The age selected for this study is 40. The reason is that families generally will hit their peak need for life insurance at or about this age. Having said that, it is COMPULIFE's view that 10 year level term is a completely inappropriate product for a 40 year old and should only be purchased by a 40 year old who knows with reasonable certainty that their need for insurance will disappear in 10 years. For more information on this subject we would invite you to read COMPULIFE president Bob Barney's article:
Go Long On Term Life Insurance
The face amount selected for this study is $500,000. In times past, when doing analysis for the media, we are frequently asked for smaller face amounts. While 10 years ago a $250,000 face amount might have been more realistic for a 40 year old, the same cannot be said today. Family men, buying term life insurance to protect their families, should think of $500,000 as a modest amount of life insurance to carry. That is particularly true when you consider just how affordable today's premiums for level term life insurance really are.
COMPULIFE president Bob Barney has written extensively on the subject of buying life insurance as a way to replace income that is lost if a breadwinner dies. Here is a link to a list of those published articles on the subject of buying life insurance for income replacement purposes. Those articles, together with a description of COMPULIFE's "Income Replacement Calculator" can be found by clicking here:
Income Replacement Calculator
Rates have been quoted for the state of California. California is the most populous state in the nation and for that reason the most important state for life insurance companies to offer products. Having said that, not all life insurance companies included in COMPULIFE's database are available in California. Quite often companies that sell policies in the state of New York do not offer life insurance outside New York or vica versa. Larger life insurance entities, who do business in New York and outside New York, frequently do so by operating two separate life insurance companies.
Through the years New York's zealous insurance regulatory environment has left its residents with less than the best term life insurance alternatives available in the nation. For many years New Yorkers paid more and got less when buying term life insurance. While the situation has improved, and the products offered in New York are much more comparable, and frequently the same, to those sold outside the state, that was not always the case. There remain differences between New York products and non-New York products. For example, older New Yorkers are not able to buy term policies that are available to people in other states because the maximum issue ages in New York are less than outside New York.

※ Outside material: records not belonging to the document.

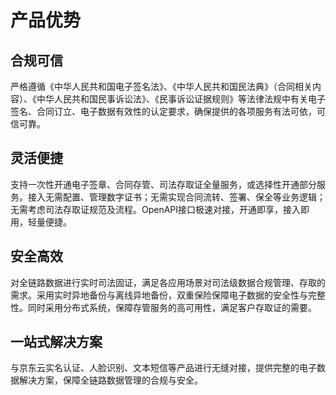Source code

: # 产品优势

## 合规可信

严格遵循《中华人民共和国电子签名法》、《中华人民共和国民法典》（合同相关内容）、《中华人民共和国民事诉讼法》、《民事诉讼证据规则》等法律法规中有关电子签名、合同订立、电子数据有效性的认定要求，确保提供的各项服务有法可依，可信可靠。

## 灵活便捷

支持一次性开通电子签章、合同存管、司法存取证全量服务，或选择性开通部分服务。接入无需配置、管理数字证书；无需实现合同流转、签署、保全等业务逻辑；无需考虑司法存取证规范及流程。OpenAPI接口极速对接，开通即享，接入即用，轻量便捷。

## 安全高效

对全链路数据进行实时司法固证，满足各应用场景对司法级数据合规管理、存取的需求。采用实时异地备份与离线异地备份，双重保险保障电子数据的安全性与完整性。同时采用分布式系统，保障存管服务的高可用性，满足客户存取证的需要。

## 一站式解决方案

与京东云实名认证、人脸识别、文本短信等产品进行无缝对接，提供完整的电子数据解决方案，保障全链路数据管理的合规与安全。
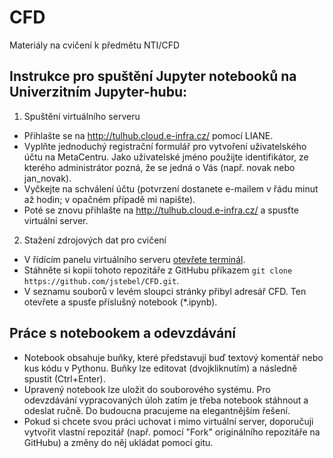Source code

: # CFD
Materiály na cvičení k předmětu NTI/CFD

## Instrukce pro spuštění Jupyter notebooků na Univerzitním Jupyter-hubu:
1. Spuštění virtuálního serveru
  * Přihlašte se na http://tulhub.cloud.e-infra.cz/ pomocí LIANE.
  * Vyplňte jednoduchý registrační formulář pro vytvoření uživatelského účtu na MetaCentru. Jako uživatelské jméno použijte identifikátor, ze kterého administrátor pozná, že se jedná o Vás (např. novak nebo jan_novak).
  * Vyčkejte na schválení účtu (potvrzení dostanete e-mailem v řádu minut až hodin; v opačném případě mi napište).
  * Poté se znovu přihlašte na http://tulhub.cloud.e-infra.cz/ a spusťte virtuální server.
2. Stažení zdrojových dat pro cvičení
  * V řídícím panelu virtuálního serveru [otevřete terminál](img/step4.png).
  * Stáhněte si kopii tohoto repozitáře z GitHubu příkazem ``git clone https://github.com/jstebel/CFD.git``.
  * V seznamu souborů v levém sloupci stránky přibyl adresář CFD. Ten otevřete a spusťe příslušný notebook (*.ipynb).

## Práce s notebookem a odevzdávání
* Notebook obsahuje buňky, které představují buď textový komentář nebo kus kódu v Pythonu. Buňky lze editovat (dvojkliknutím) a následně spustit (Ctrl+Enter).
* Upravený notebook lze uložit do souborového systému. Pro odevzdávání vypracovaných úloh zatím je třeba notebook stáhnout a odeslat ručně. Do budoucna pracujeme na elegantnějším řešení.
* Pokud si chcete svou práci uchovat i mimo virtuální server, doporučuji vytvořit vlastní repozitář (např. pomocí "Fork" originálního repozitáře na GitHubu) a změny do něj ukládat pomocí gitu.
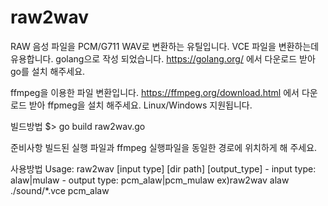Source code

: # raw2wav
RAW 음성 파일을 PCM/G711 WAV로 변환하는 유틸입니다. VCE 파일을 변환하는데 유용합니다.
golang으로 작성 되었습니다. https://golang.org/ 에서 다운로드 받아 go를 설치 해주세요.

ffmpeg을 이용한 파일 변환입니다. https://ffmpeg.org/download.html 에서 다운로드 받아 ffpmeg을 설치 해주세요.
Linux/Windows 지원됩니다.

빌드방법
$> go build raw2wav.go

준비사항
빌드된 실행 파일과 ffmpeg 실행파일을 동일한 경로에 위치하게 해 주세요.

사용방법
Usage: raw2wav [input type] [dir path] [output_type]
        - input type: alaw|mulaw
        - output type: pcm_alaw|pcm_mulaw
        ex)raw2wav alaw ./sound/*.vce pcm_alaw
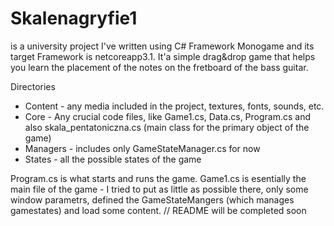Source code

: # Skalenagryfie1
 is a university project I've written using C# Framework Monogame and its target Framework is netcoreapp3.1.
 It'a simple drag&drop game that helps you learn the placement of the notes on the fretboard of the bass guitar.
 
 
Directories
- Content - any media included in the project, textures, fonts, sounds, etc.
- Core - Any crucial code files, like Game1.cs, Data.cs, Program.cs and also skala_pentatoniczna.cs (main class for the primary object of the game)
- Managers - includes only GameStateManager.cs for now
- States - all the possible states of the game

Program.cs is what starts and runs the game.
Game1.cs is esentially the main file of the game - I tried to put as little as possible there, only some window parametrs, defined the GameStateMangers (which manages gamestates) and load some content.
// README will be completed soon
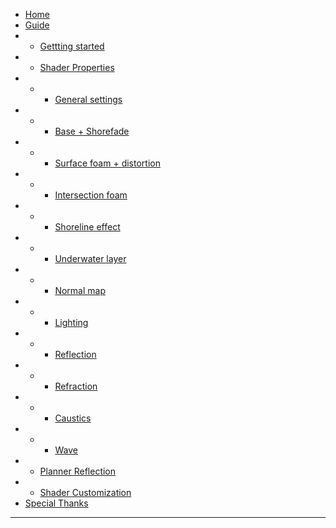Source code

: - [Home](readme.md)
- [Guide](usage-guide/Usage-Guide.md)
- - [Gettting started](usage-guide/getting-started.md)
- - [Shader Properties](usage-guide/shader-properties/shader-properties.md)
- - - [General settings](usage-guide/shader-properties/shader-prop-general.md)
- - - [Base + Shorefade](usage-guide/shader-properties/shader-prop-base.md)
- - - [Surface foam + distortion](usage-guide/shader-properties/shader-prop-SurfacefoamDistortion.md)
- - - [Intersection foam](usage-guide/shader-properties/shader-prop-intersection.md)
- - - [Shoreline effect](usage-guide/shader-properties/shader-prop-shoreline.md)
- - - [Underwater layer](usage-guide/shader-properties/shader-prop-underwater.md)
- - - [Normal map](usage-guide/shader-properties/shader-prop-normal.md)
- - - [Lighting](usage-guide/shader-properties/shader-prop-lighting.md)
- - - [Reflection](usage-guide/shader-properties/shader-prop-reflection.md)
- - - [Refraction](usage-guide/shader-properties/shader-prop-refraction.md)
- - - [Caustics](usage-guide/shader-properties/shader-prop-caustics.md)
- - - [Wave](usage-guide/shader-properties/shader-prop-wave.md)
- - [Planner Reflection](usage-guide/Additional-Components/planner-reflection-setup.md)
- - [Shader Customization](usage-guide/shader-customization/shader-customizaion.md)
- [Special Thanks](special-thanks.md)

---
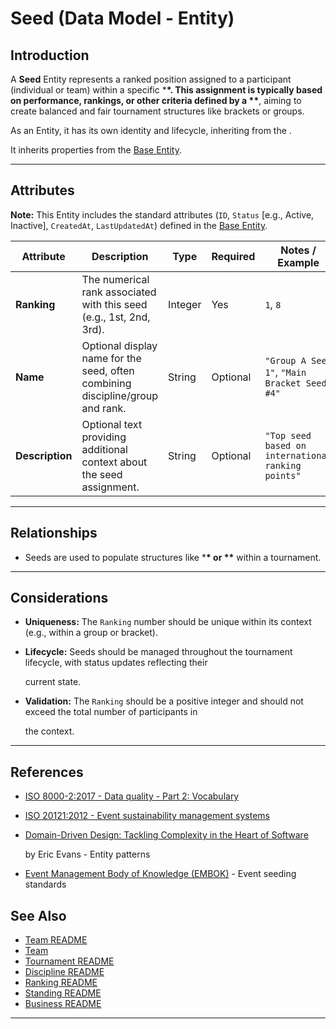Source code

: # **Seed** (Data Model - Entity)

## **Introduction**

A **Seed** Entity represents a ranked position assigned to a participant (individual or team) within a specific \***\*.
This assignment is typically based on performance, rankings, or other criteria defined by a \*\***, aiming to create
balanced and fair tournament structures like brackets or groups.

As an Entity, it has its own identity and lifecycle, inheriting from the .

It inherits properties from the [Base Entity](../foundation/base_entity.md).

---

## **Attributes**

**Note:** This Entity includes the standard attributes (`ID`, `Status` [e.g., Active, Inactive], `CreatedAt`,
`LastUpdatedAt`) defined in the [Base Entity](../foundation/base_entity.md).

| Attribute       | Description                                                                    | Type    | Required | Notes / Example                                    |
| --------------- | ------------------------------------------------------------------------------ | ------- | -------- | -------------------------------------------------- |
| **Ranking**     | The numerical rank associated with this seed (e.g., 1st, 2nd, 3rd).            | Integer | Yes      | `1`, `8`                                           |
| **Name**        | Optional display name for the seed, often combining discipline/group and rank. | String  | Optional | `"Group A Seed 1"`, `"Main Bracket Seed #4"`       |
| **Description** | Optional text providing additional context about the seed assignment.          | String  | Optional | `"Top seed based on international ranking points"` |

---

## **Relationships**

- Seeds are used to populate structures like \***\* or \*\*** within a tournament.

---

## **Considerations**

- **Uniqueness:** The `Ranking` number should be unique within its context (e.g., within a group or bracket).
- **Lifecycle:** Seeds should be managed throughout the tournament lifecycle, with status updates reflecting their

  current state.

- **Validation:** The `Ranking` should be a positive integer and should not exceed the total number of participants in

  the context.

---

## References

- [ISO 8000-2:2017 - Data quality - Part 2: Vocabulary](https://www.iso.org/standard/36326.html)
- [ISO 20121:2012 - Event sustainability management systems](https://www.iso.org/standard/54552.html)
- [Domain-Driven Design: Tackling Complexity in the Heart of Software](https://www.amazon.com/Domain-Driven-Design-Tackling-Complexity-Software/dp/0321125215)

  by Eric Evans - Entity patterns

- [Event Management Body of Knowledge (EMBOK)](https://www.embok.org/index.php/embok-model) - Event seeding standards

## See Also

- [Team README](../team/README.md)
- [Team](../team/team.md)
- [Tournament README](../tournament/README.md)
- [Discipline README](../discipline/README.md)
- [Ranking README](../ranking/README.md)
- [Standing README](../standing/README.md)
- [Business README](../README.md)

---
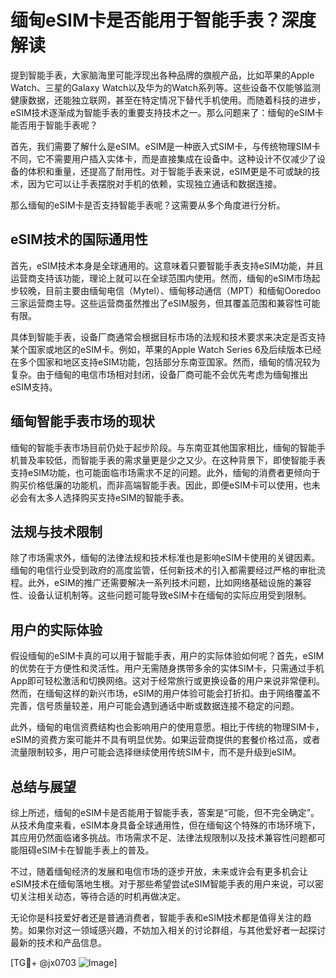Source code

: # 缅甸eSIM卡是否能用于智能手表？深度解读

提到智能手表，大家脑海里可能浮现出各种品牌的旗舰产品，比如苹果的Apple Watch、三星的Galaxy Watch以及华为的Watch系列等。这些设备不仅能够监测健康数据，还能独立联网，甚至在特定情况下替代手机使用。而随着科技的进步，eSIM技术逐渐成为智能手表的重要支持技术之一。那么问题来了：缅甸的eSIM卡能否用于智能手表呢？

首先，我们需要了解什么是eSIM。eSIM是一种嵌入式SIM卡，与传统物理SIM卡不同，它不需要用户插入实体卡，而是直接集成在设备中。这种设计不仅减少了设备的体积和重量，还提高了耐用性。对于智能手表来说，eSIM更是不可或缺的技术，因为它可以让手表摆脱对手机的依赖，实现独立通话和数据连接。

那么缅甸的eSIM卡是否支持智能手表呢？这需要从多个角度进行分析。

## eSIM技术的国际通用性

首先，eSIM技术本身是全球通用的。这意味着只要智能手表支持eSIM功能，并且运营商支持该功能，理论上就可以在全球范围内使用。然而，缅甸的eSIM市场起步较晚，目前主要由缅甸电信（Mytel）、缅甸移动通信（MPT）和缅甸Ooredoo三家运营商主导。这些运营商虽然推出了eSIM服务，但其覆盖范围和兼容性可能有限。

具体到智能手表，设备厂商通常会根据目标市场的法规和技术要求来决定是否支持某个国家或地区的eSIM卡。例如，苹果的Apple Watch Series 6及后续版本已经在多个国家和地区支持eSIM功能，包括部分东南亚国家。然而，缅甸的情况较为复杂。由于缅甸的电信市场相对封闭，设备厂商可能不会优先考虑为缅甸推出eSIM支持。

## 缅甸智能手表市场的现状

缅甸的智能手表市场目前仍处于起步阶段。与东南亚其他国家相比，缅甸的智能手机普及率较低，而智能手表的需求量更是少之又少。在这种背景下，即使智能手表支持eSIM功能，也可能面临市场需求不足的问题。此外，缅甸的消费者更倾向于购买价格低廉的功能机，而非高端智能手表。因此，即便eSIM卡可以使用，也未必会有太多人选择购买支持eSIM的智能手表。

## 法规与技术限制

除了市场需求外，缅甸的法律法规和技术标准也是影响eSIM卡使用的关键因素。缅甸的电信行业受到政府的高度监管，任何新技术的引入都需要经过严格的审批流程。此外，eSIM的推广还需要解决一系列技术问题，比如网络基础设施的兼容性、设备认证机制等。这些问题可能导致eSIM卡在缅甸的实际应用受到限制。

## 用户的实际体验

假设缅甸的eSIM卡真的可以用于智能手表，用户的实际体验如何呢？首先，eSIM的优势在于方便性和灵活性。用户无需随身携带多余的实体SIM卡，只需通过手机App即可轻松激活和切换网络。这对于经常旅行或更换设备的用户来说非常便利。然而，在缅甸这样的新兴市场，eSIM的用户体验可能会打折扣。由于网络覆盖不完善，信号质量较差，用户可能会遇到通话中断或数据连接不稳定的问题。

此外，缅甸的电信资费结构也会影响用户的使用意愿。相比于传统的物理SIM卡，eSIM的资费方案可能并不具有明显优势。如果运营商提供的套餐价格过高，或者流量限制较多，用户可能会选择继续使用传统SIM卡，而不是升级到eSIM。

## 总结与展望

综上所述，缅甸的eSIM卡是否能用于智能手表，答案是“可能，但不完全确定”。从技术角度来看，eSIM本身具备全球通用性，但在缅甸这个特殊的市场环境下，其应用仍然面临诸多挑战。市场需求不足、法律法规限制以及技术兼容性问题都可能阻碍eSIM卡在智能手表上的普及。

不过，随着缅甸经济的发展和电信市场的逐步开放，未来或许会有更多机会让eSIM技术在缅甸落地生根。对于那些希望尝试eSIM智能手表的用户来说，可以密切关注相关动态，等待合适的时机再做决定。

无论你是科技爱好者还是普通消费者，智能手表和eSIM技术都是值得关注的趋势。如果你对这一领域感兴趣，不妨加入相关的讨论群组，与其他爱好者一起探讨最新的技术和产品信息。

[TG💪+ @jx0703 ![Image](https://github.com/user-attachments/assets/dbca1d08-cadb-493c-b0ec-ad6f7a83f270)]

While the current version of COMPULIFE's program quotes from a total of about 125 life insurance companies, the actual number of companies included in results for California will be less given the New York factor.
The number of life insurance companies in the COMPULIFE program has been steadily shrinking during the ten year period we are looking at. Ten years ago, the total number of companies in COMPULIFE was aproximately 160. At one time in Compulife's history, the total number of companies in our U.S. database was just over 190. During the past two decades the life insurance industry has been going through a period of acquisition and amalgamation, resulting in fewer life insurance companies.
Questions that Have been Raised by the Graphs
Question: Do these graphs take into account inflation?
Answer: No these graphs do not take into any account inflation because inflation is irrelevant to the historical comparison of prices. While it is true that a $500,000 term life insurance policy has less "real dollar" value today, than a corresponding $500,000 policy would have had ten years ago, the dollars used to pay the premiums today are correspondingly of less value. This study is not looking at that issue, it is examining the relative premium costs and how they have changed during the past 10 years.